**** Information
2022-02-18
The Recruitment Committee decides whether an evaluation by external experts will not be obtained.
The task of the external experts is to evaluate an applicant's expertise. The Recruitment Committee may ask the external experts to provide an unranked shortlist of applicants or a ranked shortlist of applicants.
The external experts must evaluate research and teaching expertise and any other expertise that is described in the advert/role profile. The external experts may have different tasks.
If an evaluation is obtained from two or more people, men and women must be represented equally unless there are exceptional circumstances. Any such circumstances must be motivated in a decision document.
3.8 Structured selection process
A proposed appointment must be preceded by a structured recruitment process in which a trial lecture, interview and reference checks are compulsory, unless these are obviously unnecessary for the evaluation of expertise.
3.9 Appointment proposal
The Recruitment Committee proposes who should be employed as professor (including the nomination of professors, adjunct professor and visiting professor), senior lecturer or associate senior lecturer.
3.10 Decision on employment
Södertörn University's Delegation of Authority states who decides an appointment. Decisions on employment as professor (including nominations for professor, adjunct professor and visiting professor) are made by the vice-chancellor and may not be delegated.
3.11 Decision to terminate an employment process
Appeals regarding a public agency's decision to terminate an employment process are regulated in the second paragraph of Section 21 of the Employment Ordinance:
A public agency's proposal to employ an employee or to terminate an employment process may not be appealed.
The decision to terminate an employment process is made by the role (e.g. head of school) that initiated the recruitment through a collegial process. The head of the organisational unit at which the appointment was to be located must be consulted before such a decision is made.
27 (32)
********
**** Information
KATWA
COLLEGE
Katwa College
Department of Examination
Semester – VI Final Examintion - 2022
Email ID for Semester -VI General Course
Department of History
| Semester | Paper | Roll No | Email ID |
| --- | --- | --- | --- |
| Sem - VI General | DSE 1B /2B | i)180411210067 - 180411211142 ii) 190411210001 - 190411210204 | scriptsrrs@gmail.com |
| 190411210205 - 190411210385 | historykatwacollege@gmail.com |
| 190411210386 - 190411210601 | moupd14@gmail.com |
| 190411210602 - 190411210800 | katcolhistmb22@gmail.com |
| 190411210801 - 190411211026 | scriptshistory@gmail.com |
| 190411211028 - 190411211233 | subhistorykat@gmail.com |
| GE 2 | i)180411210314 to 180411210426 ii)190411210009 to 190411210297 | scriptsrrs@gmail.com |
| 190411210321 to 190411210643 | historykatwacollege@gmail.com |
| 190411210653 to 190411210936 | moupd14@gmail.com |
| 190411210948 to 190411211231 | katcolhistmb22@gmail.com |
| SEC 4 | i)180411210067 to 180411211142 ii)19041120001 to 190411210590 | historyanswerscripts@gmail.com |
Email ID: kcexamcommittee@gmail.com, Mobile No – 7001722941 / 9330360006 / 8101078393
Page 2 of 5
********
Please, from the entries above, set down exactly the lines from the one containing "Södertörn University's Delegation" through the one containing "3.11 Decision to", and only those.

**Exercise result**
Södertörn University's Delegation of Authority states who decides an appointment. Decisions on employment as professor (including nominations for professor, adjunct professor and visiting professor) are made by the vice-chancellor and may not be delegated.
3.11 Decision to terminate an employment process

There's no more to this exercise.